• **Textauszug**:
In der Sache hat die Berufung jedoch keinen Erfolg. Eine unmittelbare Verurteilung zur Zahlung höherer Leistungen wegen eines höheren Regelbedarfs kann der Kläger schon deshalb nicht erreichen, weil die Höhe dieses Regelbedarfs gesetzlich in eindeutiger Weise festgelegt bzw. bekannt gemacht ist, eine erweiternde Auslegung dieser Vorschriften, etwa im Wege verfassungskonformer Auslegung, daher ausscheidet, und die Gerichte der Sozialgerichtsbarkeit nach Art. 20 Abs. 3 Halbsatz 2 GG an das Gesetz gebunden sind. Dies ist dem Kläger auch bewusst, der deshalb keinen Antrag zur Sache auf Verurteilung des Beklagten gestellt hat.

• **Vorliegende Einträge**:
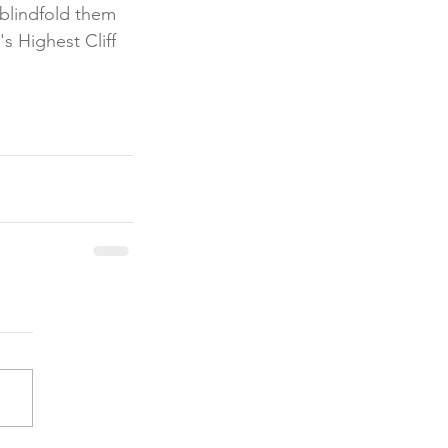
blindfold them 
s Highest Cliff 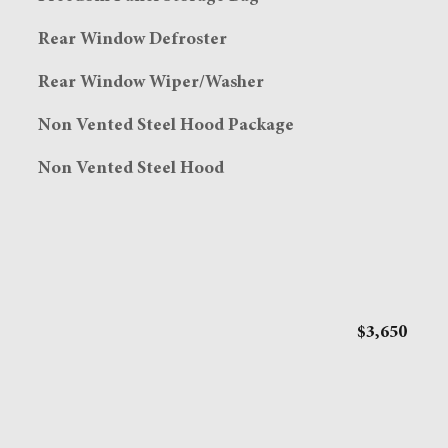
Rear Window Defroster
Rear Window Wiper/Washer
Non Vented Steel Hood Package
Non Vented Steel Hood
$3,650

• **Aufgabenstellung**:
(a) Erklären Sie anhand des Textauszugs in ein bis drei Sätzen, warum der Kläger keine unmittelbare Verurteilung zur Zahlung höherer Leistungen erreichen kann.
(b) Geben Sie bitte aus dem Textauszug alles von "In der Sache" bis hinunter zu "Beklagten gestellt hat." wieder und tauschen Sie dabei "Berufung" gegen "Revision".

• **Lösungen**:
(a) Die Höhe des Regelbedarfs ist gesetzlich eindeutig festgelegt bzw. bekannt gemacht, sodass eine erweiternde Auslegung, etwa im Wege verfassungskonformer Auslegung, ausscheidet. Zudem sind die Gerichte der Sozialgerichtsbarkeit nach Art. 20 Abs. 3 Halbsatz 2 GG an das Gesetz gebunden.

(b)
In der Sache hat die Revision jedoch keinen Erfolg. Eine unmittelbare Verurteilung zur Zahlung höherer Leistungen wegen eines höheren Regelbedarfs kann der Kläger schon deshalb nicht erreichen, weil die Höhe dieses Regelbedarfs gesetzlich in eindeutiger Weise festgelegt bzw. bekannt gemacht ist, eine erweiternde Auslegung dieser Vorschriften, etwa im Wege verfassungskonformer Auslegung, daher ausscheidet, und die Gerichte der Sozialgerichtsbarkeit nach Art. 20 Abs. 3 Halbsatz 2 GG an das Gesetz gebunden sind. Dies ist dem Kläger auch bewusst, der deshalb keinen Antrag zur Sache auf Verurteilung des Beklagten gestellt hat.